Pejabat pengambil keputusan:

Rumah-rumah itu harus digusur, karena tak memenuhi rencana tata kota yang sudah ditentukan oleh Pemda. Rumah-rumah itu tak berijin.

Mereka memang dipungut pajak bulanan, tapi itu kerjaan oknum yang tak bertanggung jawab. Lhah mereka harusnya paham tokh, bahwa itu bukan tanah milik oknum itu. Mereka juga mesti paham, tanah di Jakarta ini tak semurah itu.

Memang seharusnya itu dari awal sudah dilarang, tapi kan itu juga bukan urusan kami. Itu urusan pejabat yang berwenang sebelum kami. Lagipula, mereka digusur kan ketika tanah itu mau dipakai, jadi justru mereka harus berterima kasih karena telah menempati tanah itu selama ini, tanpa membeli dan menyewa secara resmi.

Mestinya orang datang ke Jakarta kan punya modal, SDM cukup, dan sudah punya bayangan mau ngapain di Jakarta. Jika tak punya modal dan keahlian, ngapain juga mereka ke Jakarta?

Ganti rugi? Untuk apa? Sudah jelas mereka yang melanggar hukum, kenapa kami yang harus menggantinya?

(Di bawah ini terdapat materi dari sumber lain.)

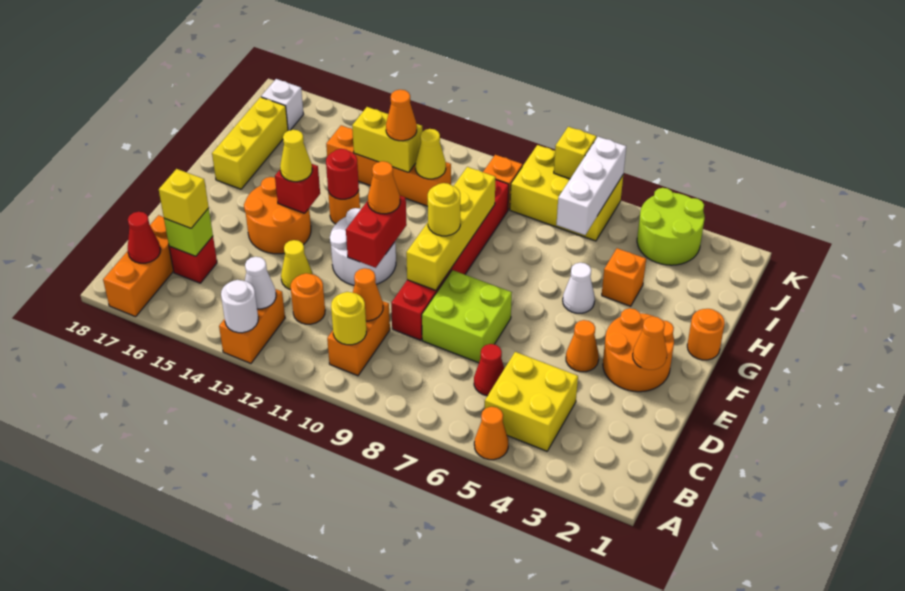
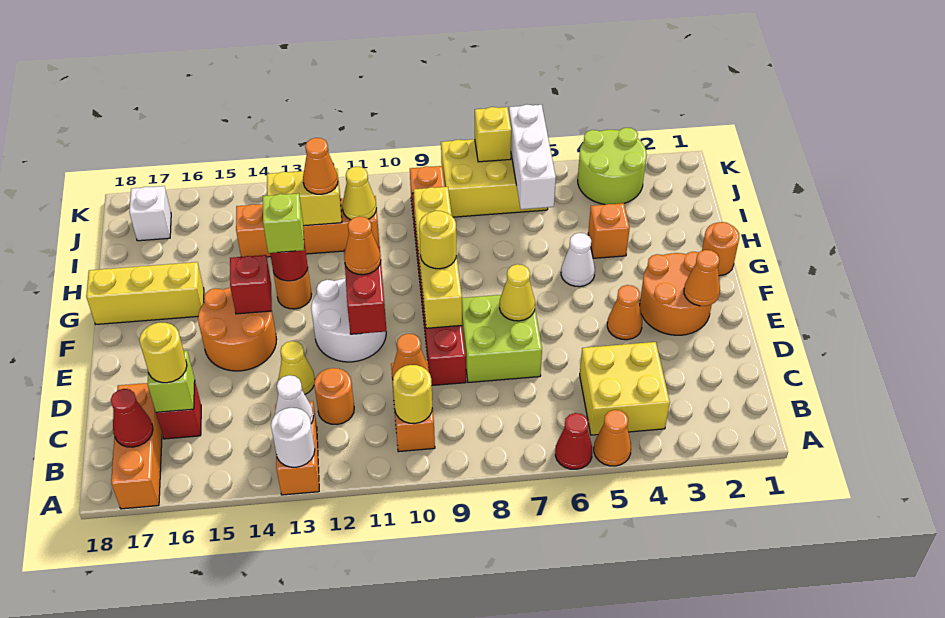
red 1x1 cone [474,344,504,396] -> red 1x1 cone moved to [555,413,592,469]
yellow 1x1 brick [159,169,209,228] -> yellow 1x1 round brick [140,322,187,383]
yellow 1x1 cone [280,130,312,182] -> yellow 1x1 cone moved to [500,264,535,321]
none -> lime 1x1 brick [263,193,304,253]
yellow 1x3 brick [212,97,288,189] -> yellow 1x3 brick turned to [86,262,204,324]

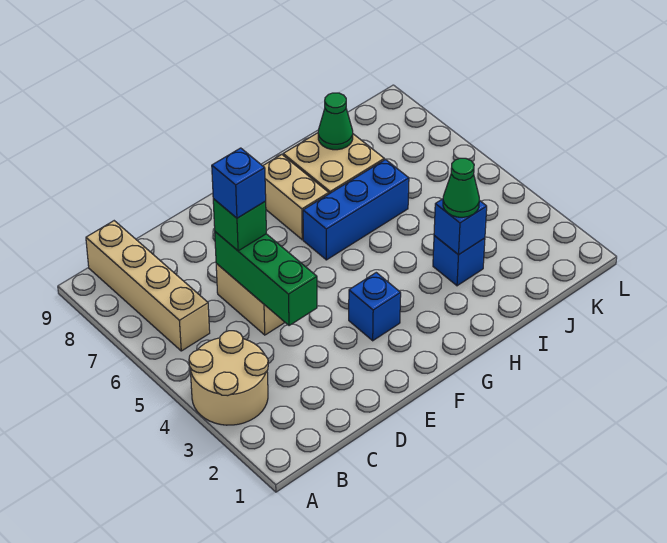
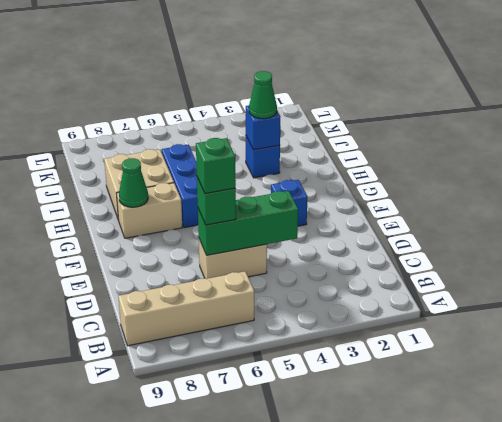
tan 2x2 round brick [189,331,268,425] -> none
blue 1x1 brick [212,148,266,218] -> green 1x1 brick [196,138,236,194]
green 1x1 cone [318,93,353,150] -> green 1x1 cone moved to [119,158,148,207]

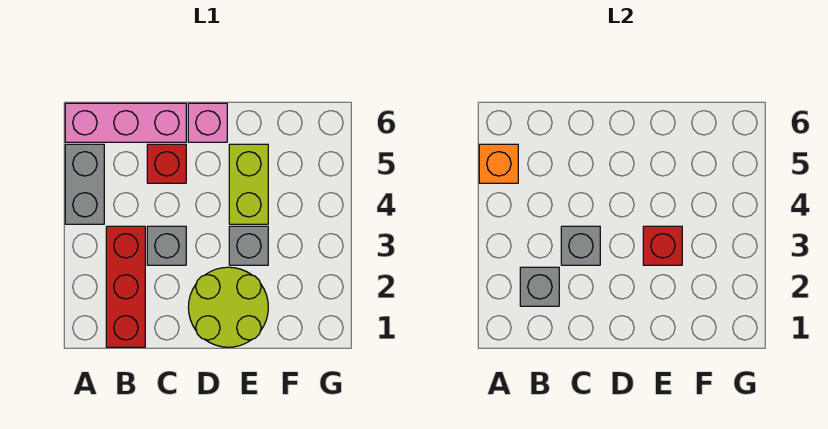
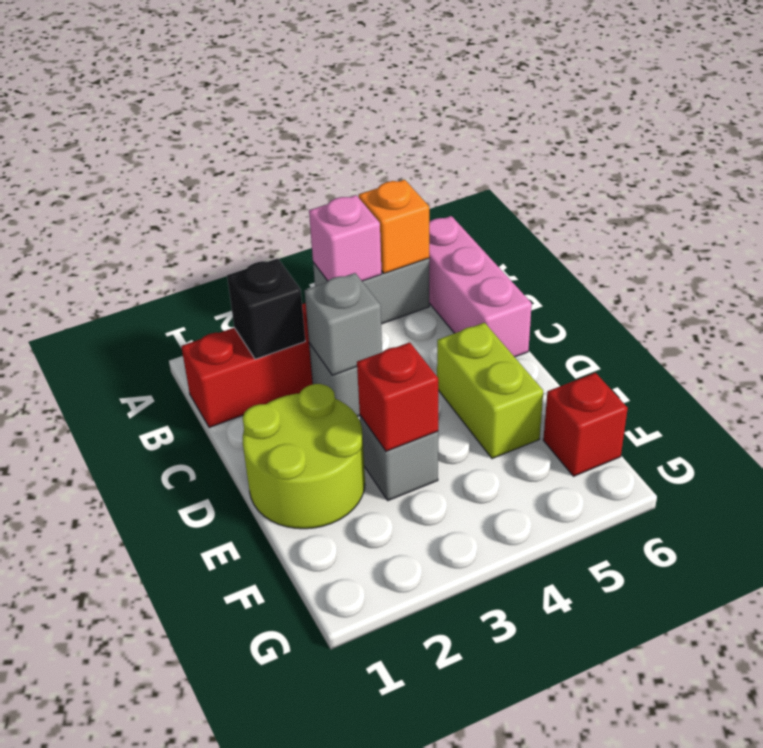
grey 1x1 brick [520,267,559,306] -> black 1x1 brick [227,258,305,359]
red 1x1 brick [147,144,186,183] -> red 1x1 brick moved to [543,373,628,476]
pink 1x1 brick [188,103,227,142] -> pink 1x1 brick moved to [309,195,382,281]
lime 1x2 brick [229,144,268,224] -> lime 1x2 brick turned to [437,323,543,459]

Mereka memang berhak hidup layak, tapi mereka bukan warga Jakarta. Yang bertanggung jawab terhadap mereka adalah Pemda masing-masing daerahnya. Lagi pula, kami juga sudah menyediakan panti sosial untuk para gelandangan dan kaum miskin seperti mereka.

Satpol PP:

Kami hanya bertugas mengeksekusi keputusan atasan kami. Dan itu berkekuatan hukum. Apapun dan siapapun yang menghalangi kami, akan kami labrak. Negosiasi tak diperlukan bagi kami. Justru jika kami melakukan negosiasi, yang ada kamilah yang nantinya dipersalahkan oleh atasan kami. Saat bertugas, kami menjadi robot-robot bernyawa. Kami harus menghilangkan rasa kemanusiaan kami demi tugas mulia kami. Soal pemberitahuan atau peringatan, itu bukan urusan kami. Urusan kami hanya mengeksekusi. Titik.

Polisi:

Kami tak berurusan dengan kepentingan siapapun. Kepentingan kami adalah menjaga ketertiban. Toh, kami hanya diundang ketikaada bentrokan antara Satpol PP dan masyarakat tergusur. Jadi kalau ada yang kena pentungan kami dari pihak manapun, itu bukan urusan kami. Sebenarnya idealnya memang kami tak berpihak. Tapi kebanyakan kasus, yang memanggil kami adalah para pengusaha dan pejabat yang berkepentingan menggusur itu. Lagi pula, apa untungnya kami berpihak pada rakyat miskin itu?

Tergusur:

Kami tidak habis pikir. Saat itu kami datang ke Jakarta, lalu ada aparat yang datang menawari kami menempati lokasi ini, dengan pungutan bulanan kepadanya. Kami anggap itu berarti legal toh? Meski kami juga sadar bahwa itu bukan juga tanah dia, tapi kan kami membayar, dan dia juga tak pernah bilang bahwa suatu saat kami akan digusur. Bahkan, ada aparat desa setempat yang dengan bayaran tertentu bisa mengusahakan hak pemilikan tanah yang kami tempati.

Lagipula, meski memang bukan tanah kami, mengapa selama ini kami tak diperingatkan? Mengapa kami dibiarkan bertahun-tahun, berpuluh tahun, menempati tanah ini, dan dibiarkan pula kami membangun rumah permanen di tanah ini?

Bukankah kami juga warga Indonesia yang berhak hidup layak, baik sandang, pangan, maupun papan?

Pulang kampung? Lalu makan apa saya di kampung? Kerjaan nggak ada, tanah kering, beras mahal. Salah sendiri Jakarta menjanjikan kami banyak hal. Kalau ada alternatif kerjaan di kampung, ngapain juga kami datang ke Jakarta yang sumpek seperti ini.

Panti sosial? Itu mah penjara berlabel sosial. Di dalamnya kami hampir seperti pekerja paksa. Hidup terkekang, harus ikut itulah, wajib ngikut inilah. Apa salahnya kami menikmati kebebasan di luar? Toh Jakarta bukan milik mereka saja. Jakarta kan Ibukota negara. Kami warga negara Indonesia kan? Kalau ukurannya asli Jakarta atau bukan, apakah para pejabat itu juga asli Jakarta? Soal KTP, itu kan tergantung siapa yang punya duit. Kalau kami punya duit, bikin KTP kan semudah membalik telapak tangan?